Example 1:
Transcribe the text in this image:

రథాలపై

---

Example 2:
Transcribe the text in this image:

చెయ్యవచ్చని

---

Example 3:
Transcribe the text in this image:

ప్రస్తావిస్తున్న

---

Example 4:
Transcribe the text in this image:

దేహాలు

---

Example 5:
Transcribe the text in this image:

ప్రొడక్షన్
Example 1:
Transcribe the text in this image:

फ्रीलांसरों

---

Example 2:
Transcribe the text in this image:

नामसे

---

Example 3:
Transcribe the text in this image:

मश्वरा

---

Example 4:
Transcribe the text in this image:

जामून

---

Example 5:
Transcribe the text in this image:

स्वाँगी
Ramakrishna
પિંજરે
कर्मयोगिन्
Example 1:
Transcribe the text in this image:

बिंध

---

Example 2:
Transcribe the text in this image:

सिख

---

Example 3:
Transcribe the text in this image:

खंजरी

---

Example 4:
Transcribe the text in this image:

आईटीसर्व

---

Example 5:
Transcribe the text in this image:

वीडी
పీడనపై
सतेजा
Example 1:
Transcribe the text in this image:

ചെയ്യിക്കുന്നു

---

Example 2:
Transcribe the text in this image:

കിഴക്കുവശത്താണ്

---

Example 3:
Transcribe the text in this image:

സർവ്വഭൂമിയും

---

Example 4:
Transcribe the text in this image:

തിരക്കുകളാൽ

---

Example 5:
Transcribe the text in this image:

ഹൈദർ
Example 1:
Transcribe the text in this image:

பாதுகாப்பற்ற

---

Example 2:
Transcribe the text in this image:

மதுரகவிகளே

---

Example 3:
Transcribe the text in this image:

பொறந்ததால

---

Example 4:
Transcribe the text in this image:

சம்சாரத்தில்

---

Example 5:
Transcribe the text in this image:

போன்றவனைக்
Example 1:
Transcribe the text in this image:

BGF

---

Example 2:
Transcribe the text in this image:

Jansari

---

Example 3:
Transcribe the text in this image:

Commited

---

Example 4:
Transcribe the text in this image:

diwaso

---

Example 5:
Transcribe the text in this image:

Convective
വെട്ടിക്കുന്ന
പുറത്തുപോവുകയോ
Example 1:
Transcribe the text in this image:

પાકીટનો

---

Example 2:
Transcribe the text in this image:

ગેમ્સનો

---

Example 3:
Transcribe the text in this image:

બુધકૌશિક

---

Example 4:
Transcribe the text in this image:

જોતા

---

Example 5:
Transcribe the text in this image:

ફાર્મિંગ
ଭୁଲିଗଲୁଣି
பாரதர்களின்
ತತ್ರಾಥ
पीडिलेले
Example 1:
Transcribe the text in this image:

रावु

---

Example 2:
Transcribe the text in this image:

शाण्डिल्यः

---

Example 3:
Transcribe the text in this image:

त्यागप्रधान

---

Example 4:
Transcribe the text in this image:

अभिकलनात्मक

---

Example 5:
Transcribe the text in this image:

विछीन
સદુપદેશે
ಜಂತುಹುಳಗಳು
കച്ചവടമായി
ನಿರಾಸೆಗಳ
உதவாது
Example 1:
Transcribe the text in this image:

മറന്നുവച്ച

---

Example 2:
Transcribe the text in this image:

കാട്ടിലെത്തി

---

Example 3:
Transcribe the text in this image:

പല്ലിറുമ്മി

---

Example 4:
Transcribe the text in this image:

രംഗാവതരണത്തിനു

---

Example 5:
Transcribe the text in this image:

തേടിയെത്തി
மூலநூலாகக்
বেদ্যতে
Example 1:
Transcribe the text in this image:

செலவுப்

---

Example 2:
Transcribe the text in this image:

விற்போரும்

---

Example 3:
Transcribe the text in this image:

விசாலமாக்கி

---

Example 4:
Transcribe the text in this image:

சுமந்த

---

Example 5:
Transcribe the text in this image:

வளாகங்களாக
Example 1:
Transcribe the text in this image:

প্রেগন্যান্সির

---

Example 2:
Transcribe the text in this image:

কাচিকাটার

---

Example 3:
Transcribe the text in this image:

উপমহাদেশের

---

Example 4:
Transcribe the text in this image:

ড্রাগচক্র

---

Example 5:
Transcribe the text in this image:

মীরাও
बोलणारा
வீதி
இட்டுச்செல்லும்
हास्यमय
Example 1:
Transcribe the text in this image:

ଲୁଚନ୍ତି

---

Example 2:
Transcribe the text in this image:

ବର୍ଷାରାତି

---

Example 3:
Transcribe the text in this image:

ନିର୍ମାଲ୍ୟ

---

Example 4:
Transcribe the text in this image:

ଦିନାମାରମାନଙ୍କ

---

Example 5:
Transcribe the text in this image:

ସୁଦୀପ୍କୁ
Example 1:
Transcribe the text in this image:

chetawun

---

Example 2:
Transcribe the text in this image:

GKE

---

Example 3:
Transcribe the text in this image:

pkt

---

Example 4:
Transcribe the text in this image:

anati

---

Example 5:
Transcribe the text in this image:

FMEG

----

[Problem]
Every line of the data above is to be repeated exactly.

[Result of the task]
Example 1:
Transcribe the text in this image:

రథాలపై

---

Example 2:
Transcribe the text in this image:

చెయ్యవచ్చని

---

Example 3:
Transcribe the text in this image:

ప్రస్తావిస్తున్న

---

Example 4:
Transcribe the text in this image:

దేహాలు

---

Example 5:
Transcribe the text in this image:

ప్రొడక్షన్
Example 1:
Transcribe the text in this image:

फ्रीलांसरों

---

Example 2:
Transcribe the text in this image:

नामसे

---

Example 3:
Transcribe the text in this image:

मश्वरा

---

Example 4:
Transcribe the text in this image:

जामून

---

Example 5:
Transcribe the text in this image:

स्वाँगी
Ramakrishna
પિંજરે
कर्मयोगिन्
Example 1:
Transcribe the text in this image:

बिंध

---

Example 2:
Transcribe the text in this image:

सिख

---

Example 3:
Transcribe the text in this image:

खंजरी

---

Example 4:
Transcribe the text in this image:

आईटीसर्व

---

Example 5:
Transcribe the text in this image:

वीडी
పీడనపై
सतेजा
Example 1:
Transcribe the text in this image:

ചെയ്യിക്കുന്നു

---

Example 2:
Transcribe the text in this image:

കിഴക്കുവശത്താണ്

---

Example 3:
Transcribe the text in this image:

സർവ്വഭൂമിയും

---

Example 4:
Transcribe the text in this image:

തിരക്കുകളാൽ

---

Example 5:
Transcribe the text in this image:

ഹൈദർ
Example 1:
Transcribe the text in this image:

பாதுகாப்பற்ற

---

Example 2:
Transcribe the text in this image:

மதுரகவிகளே

---

Example 3:
Transcribe the text in this image:

பொறந்ததால

---

Example 4:
Transcribe the text in this image:

சம்சாரத்தில்

---

Example 5:
Transcribe the text in this image:

போன்றவனைக்
Example 1:
Transcribe the text in this image:

BGF

---

Example 2:
Transcribe the text in this image:

Jansari

---

Example 3:
Transcribe the text in this image:

Commited

---

Example 4:
Transcribe the text in this image:

diwaso

---

Example 5:
Transcribe the text in this image:

Convective
വെട്ടിക്കുന്ന
പുറത്തുപോവുകയോ
Example 1:
Transcribe the text in this image:

પાકીટનો

---

Example 2:
Transcribe the text in this image:

ગેમ્સનો

---

Example 3:
Transcribe the text in this image:

બુધકૌશિક

---

Example 4:
Transcribe the text in this image:

જોતા

---

Example 5:
Transcribe the text in this image:

ફાર્મિંગ
ଭୁଲିଗଲୁଣି
பாரதர்களின்
ತತ್ರಾಥ
पीडिलेले
Example 1:
Transcribe the text in this image:

रावु

---

Example 2:
Transcribe the text in this image:

शाण्डिल्यः

---

Example 3:
Transcribe the text in this image:

त्यागप्रधान

---

Example 4:
Transcribe the text in this image:

अभिकलनात्मक

---

Example 5:
Transcribe the text in this image:

विछीन
સદુપદેશે
ಜಂತುಹುಳಗಳು
കച്ചവടമായി
ನಿರಾಸೆಗಳ
உதவாது
Example 1:
Transcribe the text in this image:

മറന്നുവച്ച

---

Example 2:
Transcribe the text in this image:

കാട്ടിലെത്തി

---

Example 3:
Transcribe the text in this image:

പല്ലിറുമ്മി

---

Example 4:
Transcribe the text in this image:

രംഗാവതരണത്തിനു

---

Example 5:
Transcribe the text in this image:

തേടിയെത്തി
மூலநூலாகக்
বেদ্যতে
Example 1:
Transcribe the text in this image:

செலவுப்

---

Example 2:
Transcribe the text in this image:

விற்போரும்

---

Example 3:
Transcribe the text in this image:

விசாலமாக்கி

---

Example 4:
Transcribe the text in this image:

சுமந்த

---

Example 5:
Transcribe the text in this image:

வளாகங்களாக
Example 1:
Transcribe the text in this image:

প্রেগন্যান্সির

---

Example 2:
Transcribe the text in this image:

কাচিকাটার

---

Example 3:
Transcribe the text in this image:

উপমহাদেশের

---

Example 4:
Transcribe the text in this image:

ড্রাগচক্র

---

Example 5:
Transcribe the text in this image:

মীরাও
बोलणारा
வீதி
இட்டுச்செல்லும்
हास्यमय
Example 1:
Transcribe the text in this image:

ଲୁଚନ୍ତି

---

Example 2:
Transcribe the text in this image:

ବର୍ଷାରାତି

---

Example 3:
Transcribe the text in this image:

ନିର୍ମାଲ୍ୟ

---

Example 4:
Transcribe the text in this image:

ଦିନାମାରମାନଙ୍କ

---

Example 5:
Transcribe the text in this image:

ସୁଦୀପ୍କୁ
Example 1:
Transcribe the text in this image:

chetawun

---

Example 2:
Transcribe the text in this image:

GKE

---

Example 3:
Transcribe the text in this image:

pkt

---

Example 4:
Transcribe the text in this image:

anati

---

Example 5:
Transcribe the text in this image:

FMEG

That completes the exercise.